Forty-six volunteer vendors offered services Thursday at the HEART to Heart Resource Fair, held Thursday at the Boys & Girls Club of Albany.
The event, organized through the city of Albany's Homeless Enrichment and Rehabilitation Team (HEART), began with just six vendors, and has since grown into an annual happening.
More than 100 homeless or low-income families came to this year's event, where they had access to free dental screenings and extractions, vision checks, cancer screenings and even haircuts. Visitors also learned about career and school opportunities available social services, and other programs.
Albany residents and first-time fairgoers James and Melissa Vogel were excited to get bags of food for their four cats from SafeHaven Humane Society, on hand to provide pet information for low-income families.
"I'm just amazed at all the services," said James Vogel, who also volunteers at Signs of Victory homeless shelter.
The Vogels met working at Walmart, and James has since moved on to working at Fred Meyer. As both work part-time, they say the fair is a great help.

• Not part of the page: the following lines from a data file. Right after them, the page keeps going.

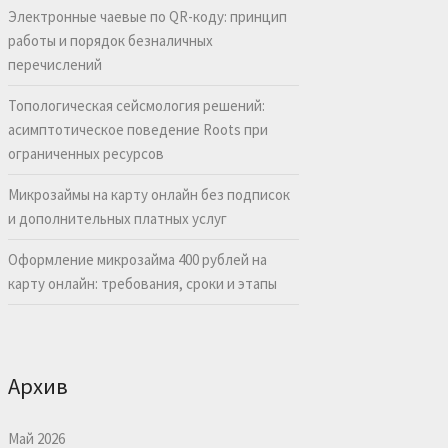
Электронные чаевые по QR-коду: принцип
работы и порядок безналичных
перечислений
Топологическая сейсмология решений:
асимптотическое поведение Roots при
ограниченных ресурсов
Микрозаймы на карту онлайн без подписок
и дополнительных платных услуг
Оформление микрозайма 400 рублей на
карту онлайн: требования, сроки и этапы
Архив
Май 2026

Picking out some complimentary reading glasses, Albany residents Andy and Dorothy Smith were also appreciative of the fair.
"It's great because it's giving back to the community," said Andy Smith.

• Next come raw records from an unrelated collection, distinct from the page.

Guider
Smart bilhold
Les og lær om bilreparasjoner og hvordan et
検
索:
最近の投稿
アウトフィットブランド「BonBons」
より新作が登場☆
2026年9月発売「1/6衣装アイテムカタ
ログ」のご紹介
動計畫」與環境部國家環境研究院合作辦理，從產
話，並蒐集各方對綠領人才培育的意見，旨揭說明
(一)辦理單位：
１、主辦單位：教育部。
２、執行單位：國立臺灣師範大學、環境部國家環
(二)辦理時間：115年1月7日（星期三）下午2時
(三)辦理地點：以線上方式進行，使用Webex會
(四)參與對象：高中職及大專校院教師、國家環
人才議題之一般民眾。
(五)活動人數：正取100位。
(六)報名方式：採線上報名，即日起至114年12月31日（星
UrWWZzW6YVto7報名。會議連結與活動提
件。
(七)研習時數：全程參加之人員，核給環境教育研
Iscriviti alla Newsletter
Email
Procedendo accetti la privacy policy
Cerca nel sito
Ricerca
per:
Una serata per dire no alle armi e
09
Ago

The community-contribution element is a big one at the event; all the vendors volunteer their time, and on another level, it provides educational and professional opportunities to college students.

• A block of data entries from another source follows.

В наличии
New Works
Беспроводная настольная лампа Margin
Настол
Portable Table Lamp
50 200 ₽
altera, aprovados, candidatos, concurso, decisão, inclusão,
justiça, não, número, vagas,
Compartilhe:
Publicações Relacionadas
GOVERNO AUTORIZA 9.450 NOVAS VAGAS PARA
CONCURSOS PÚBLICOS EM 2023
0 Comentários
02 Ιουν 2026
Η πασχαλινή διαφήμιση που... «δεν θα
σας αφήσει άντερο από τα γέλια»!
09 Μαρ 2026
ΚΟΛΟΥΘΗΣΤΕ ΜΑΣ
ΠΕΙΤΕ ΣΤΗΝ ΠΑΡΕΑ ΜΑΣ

Oregon State University seniors Laura Clendaniel and Liz Newman volunteered as interns with Samaritan Health Services to help with cancer screenings. Clendaniel will graduate in June with a human development and family science degree, while Newman will graduate with a public health degree. Both women said working at the fair has been eye-opening.
"For me, it's a shock," said Newman, explaining how she discovered one barrier to service for many people is in simply filling out the paperwork.
"We're helping people who can't read or write," she said. "For us, maybe the challenge is just learning how to get to the screening. But if we can't even read the flyer, then that's a different problem."
While many of the vendors offer direct goods and services to visitors, others offer less tangible or immediate help. Jennifer Morris, development director for the Corvallis-based Center Against Rape and Domestic Violence, stood at her booth, offering information and a resource for people who may need it. The center maintains a hotline and a 24-hour emergency shelter for victims.
While her booth offers a modest bowl of candy, she said she's not surprised that not too many people visit.
"People may not feel safe talking to us here, but what's valuable is that we make our resource known," she said. 'We're not passing out toothbrushes, but we're here to offer safety."